Hitze und Kühle im Gleichgewicht

Das argentinische Klima mit seinen Temperaturschwankungen ist perfekt für den Weinbau. Die Tageshitze steigert die Zuckerkonzentration, die Kühle der Nacht bewahrt die frische Säure und erweitert das Aromaspektrum der Trauben.

Spanische Eroberer brachten den Weinbau nach Argentinien, die Jesuiten bauten Reben aus ihrer Heimat an: Criolla Chica, Criolla Grande und Cereza werden heute noch häufig kultiviert. 1853 beauftragte der Staatspräsident einen Agrarwissenschaftler aus Frankreich, neue Trauben zu finden, die sich an den Andenausläufern wohlfühlen würden. So kam Malbec ins Land. Sie ist heute die wichtigste Rebsorte und wird sortenrein ausgebaut wie für den Michel Torino Colección Malbec oder verschnitten wie für den Trivento Cabernet/Malbec Reserve.

Bekannt ist Argentinien für Rotwein.
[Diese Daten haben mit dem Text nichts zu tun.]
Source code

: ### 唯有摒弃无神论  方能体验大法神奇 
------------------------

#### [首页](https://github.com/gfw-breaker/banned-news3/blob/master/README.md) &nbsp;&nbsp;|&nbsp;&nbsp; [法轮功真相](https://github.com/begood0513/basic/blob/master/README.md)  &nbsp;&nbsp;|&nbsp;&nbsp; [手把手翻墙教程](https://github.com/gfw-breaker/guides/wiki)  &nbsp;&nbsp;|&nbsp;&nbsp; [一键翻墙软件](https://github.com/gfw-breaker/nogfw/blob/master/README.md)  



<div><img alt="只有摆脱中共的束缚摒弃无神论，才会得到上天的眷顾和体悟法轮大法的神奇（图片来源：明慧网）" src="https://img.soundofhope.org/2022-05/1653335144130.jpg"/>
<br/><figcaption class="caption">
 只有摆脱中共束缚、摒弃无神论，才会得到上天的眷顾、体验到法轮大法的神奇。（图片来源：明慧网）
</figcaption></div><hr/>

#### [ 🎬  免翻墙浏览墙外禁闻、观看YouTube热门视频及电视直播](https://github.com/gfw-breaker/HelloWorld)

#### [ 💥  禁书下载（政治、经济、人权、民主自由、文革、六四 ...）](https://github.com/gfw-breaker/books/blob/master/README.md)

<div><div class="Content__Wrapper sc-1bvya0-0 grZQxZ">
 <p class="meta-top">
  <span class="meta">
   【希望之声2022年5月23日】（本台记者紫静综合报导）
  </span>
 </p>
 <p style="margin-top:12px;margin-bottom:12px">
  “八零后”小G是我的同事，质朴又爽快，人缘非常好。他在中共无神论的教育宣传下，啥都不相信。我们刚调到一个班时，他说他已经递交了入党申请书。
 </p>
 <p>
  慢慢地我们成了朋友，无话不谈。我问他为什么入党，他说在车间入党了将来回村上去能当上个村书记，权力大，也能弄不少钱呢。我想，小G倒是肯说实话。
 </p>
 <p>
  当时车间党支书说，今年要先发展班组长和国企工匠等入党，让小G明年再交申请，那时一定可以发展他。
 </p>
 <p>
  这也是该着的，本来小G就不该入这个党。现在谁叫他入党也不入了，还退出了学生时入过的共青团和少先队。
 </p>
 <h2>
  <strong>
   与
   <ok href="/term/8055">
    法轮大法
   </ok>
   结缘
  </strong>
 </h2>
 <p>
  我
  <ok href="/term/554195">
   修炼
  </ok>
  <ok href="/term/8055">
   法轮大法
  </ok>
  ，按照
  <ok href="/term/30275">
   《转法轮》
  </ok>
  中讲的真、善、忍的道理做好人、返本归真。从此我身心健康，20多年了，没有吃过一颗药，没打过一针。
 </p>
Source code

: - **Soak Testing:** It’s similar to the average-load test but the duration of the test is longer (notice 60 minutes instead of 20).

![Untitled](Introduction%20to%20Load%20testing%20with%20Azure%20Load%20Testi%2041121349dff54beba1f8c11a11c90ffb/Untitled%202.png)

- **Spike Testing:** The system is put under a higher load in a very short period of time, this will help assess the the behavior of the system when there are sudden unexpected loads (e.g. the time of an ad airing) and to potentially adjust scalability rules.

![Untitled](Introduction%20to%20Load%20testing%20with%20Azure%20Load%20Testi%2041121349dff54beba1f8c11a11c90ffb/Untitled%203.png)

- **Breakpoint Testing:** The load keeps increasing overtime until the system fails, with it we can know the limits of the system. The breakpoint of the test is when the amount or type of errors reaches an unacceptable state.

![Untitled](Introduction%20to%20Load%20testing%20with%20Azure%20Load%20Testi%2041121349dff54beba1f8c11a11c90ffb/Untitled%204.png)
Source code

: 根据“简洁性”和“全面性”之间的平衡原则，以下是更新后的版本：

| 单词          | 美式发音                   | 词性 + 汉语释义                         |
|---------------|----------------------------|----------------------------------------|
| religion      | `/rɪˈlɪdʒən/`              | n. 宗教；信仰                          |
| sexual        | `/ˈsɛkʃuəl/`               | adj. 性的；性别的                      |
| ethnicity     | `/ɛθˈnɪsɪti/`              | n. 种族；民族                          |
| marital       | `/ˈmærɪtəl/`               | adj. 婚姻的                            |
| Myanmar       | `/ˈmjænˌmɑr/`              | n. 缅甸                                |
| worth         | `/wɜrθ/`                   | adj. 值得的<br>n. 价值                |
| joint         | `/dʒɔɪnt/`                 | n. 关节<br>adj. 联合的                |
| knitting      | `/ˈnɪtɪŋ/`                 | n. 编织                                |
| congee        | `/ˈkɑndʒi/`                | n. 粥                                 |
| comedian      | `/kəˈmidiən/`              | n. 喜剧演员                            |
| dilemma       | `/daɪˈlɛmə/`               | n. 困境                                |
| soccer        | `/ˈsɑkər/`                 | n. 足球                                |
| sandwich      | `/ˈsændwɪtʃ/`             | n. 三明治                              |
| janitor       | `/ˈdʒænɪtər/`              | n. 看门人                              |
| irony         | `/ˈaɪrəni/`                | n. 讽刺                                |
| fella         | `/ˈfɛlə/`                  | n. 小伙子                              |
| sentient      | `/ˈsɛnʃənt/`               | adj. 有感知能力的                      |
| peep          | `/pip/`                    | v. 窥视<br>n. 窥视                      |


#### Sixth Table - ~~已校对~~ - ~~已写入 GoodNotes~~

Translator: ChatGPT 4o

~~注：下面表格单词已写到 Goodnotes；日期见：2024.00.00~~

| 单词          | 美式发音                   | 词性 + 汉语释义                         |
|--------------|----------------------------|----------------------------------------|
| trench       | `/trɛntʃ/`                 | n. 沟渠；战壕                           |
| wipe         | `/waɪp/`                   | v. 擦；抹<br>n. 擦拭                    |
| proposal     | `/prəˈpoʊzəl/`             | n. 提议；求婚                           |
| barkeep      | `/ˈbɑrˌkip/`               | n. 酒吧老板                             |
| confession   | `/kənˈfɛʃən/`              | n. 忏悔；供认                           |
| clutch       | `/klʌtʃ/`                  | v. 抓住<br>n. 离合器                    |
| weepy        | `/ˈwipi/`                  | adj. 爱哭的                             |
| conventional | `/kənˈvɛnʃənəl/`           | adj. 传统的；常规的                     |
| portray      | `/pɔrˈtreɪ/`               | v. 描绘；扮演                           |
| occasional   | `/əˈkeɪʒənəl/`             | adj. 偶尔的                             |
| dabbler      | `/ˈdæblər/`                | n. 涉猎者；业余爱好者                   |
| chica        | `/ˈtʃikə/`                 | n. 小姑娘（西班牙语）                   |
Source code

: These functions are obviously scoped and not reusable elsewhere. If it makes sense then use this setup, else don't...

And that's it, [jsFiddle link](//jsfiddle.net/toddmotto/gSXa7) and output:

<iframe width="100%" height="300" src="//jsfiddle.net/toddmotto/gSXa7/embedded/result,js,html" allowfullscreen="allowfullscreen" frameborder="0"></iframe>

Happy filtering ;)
Vor allem für Malbec, der oft im Barrique ausgebaut wird und wohl nirgendwo so hohe Qualität liefert wie in Mendoza. Weniger bekannt ist Argentinien für Weisswein. Zu Unrecht. Aus der Torrontés beispielsweise keltern die Winzer kraftvolle, finessenreiche und aromatische Weine wie den Trapiche Vineyards Torrontés. Don Tiburcio Benegas, einer der wichtigsten Förderer des argentinischen Weinbaus, gründete El Trapiche 1883. Sein Schwiegervater Don Eusebio Blanco gab das erste Buch über den Weinbau in Argentinien heraus.